# PROBLEM
List every line in the items below that contains the word "this".

# ROWS
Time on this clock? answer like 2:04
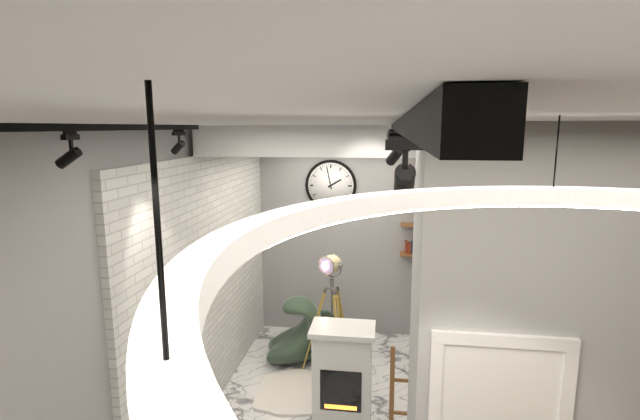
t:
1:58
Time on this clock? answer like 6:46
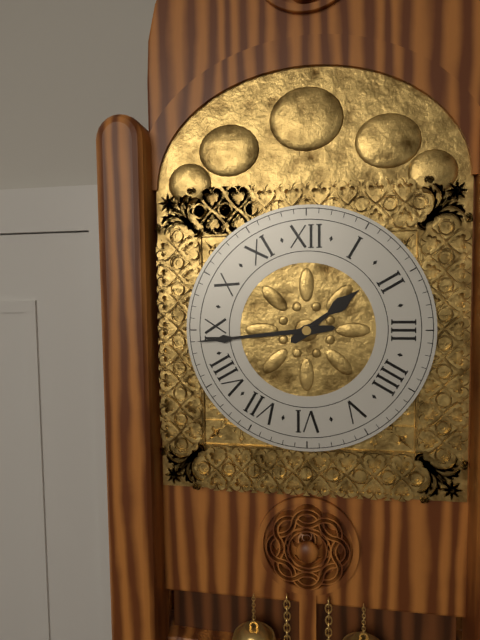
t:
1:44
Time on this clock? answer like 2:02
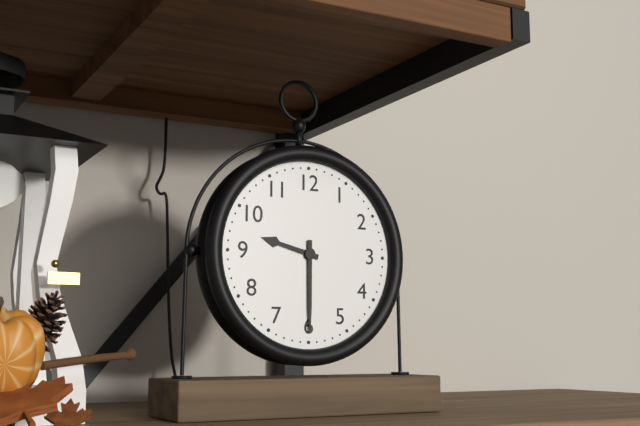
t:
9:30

...

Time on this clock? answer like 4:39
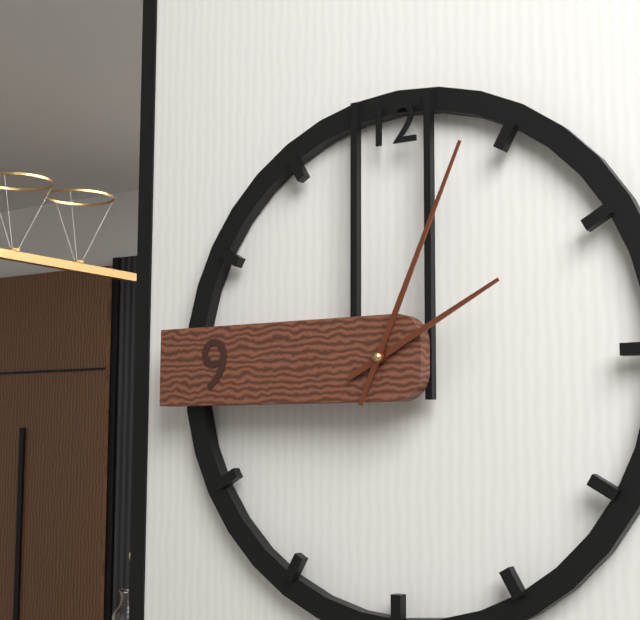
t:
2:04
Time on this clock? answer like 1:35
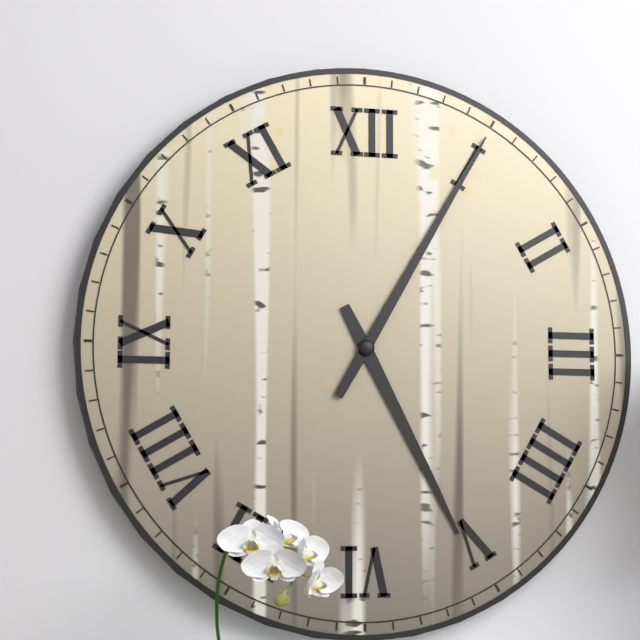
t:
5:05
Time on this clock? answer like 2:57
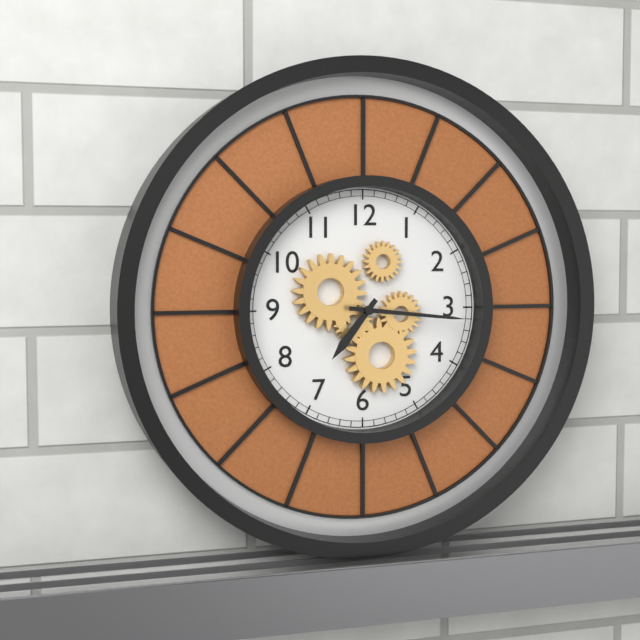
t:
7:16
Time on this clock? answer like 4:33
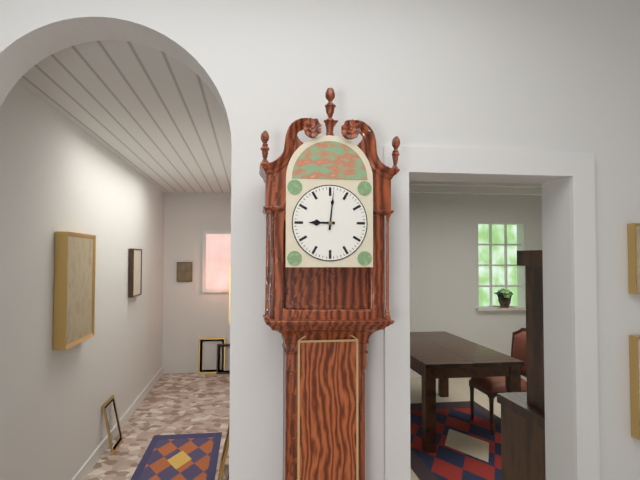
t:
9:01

# EXERCISE RESULT
Time on this clock? answer like 2:04
Time on this clock? answer like 6:46
Time on this clock? answer like 2:02
Time on this clock? answer like 4:39
Time on this clock? answer like 1:35
Time on this clock? answer like 2:57
Time on this clock? answer like 4:33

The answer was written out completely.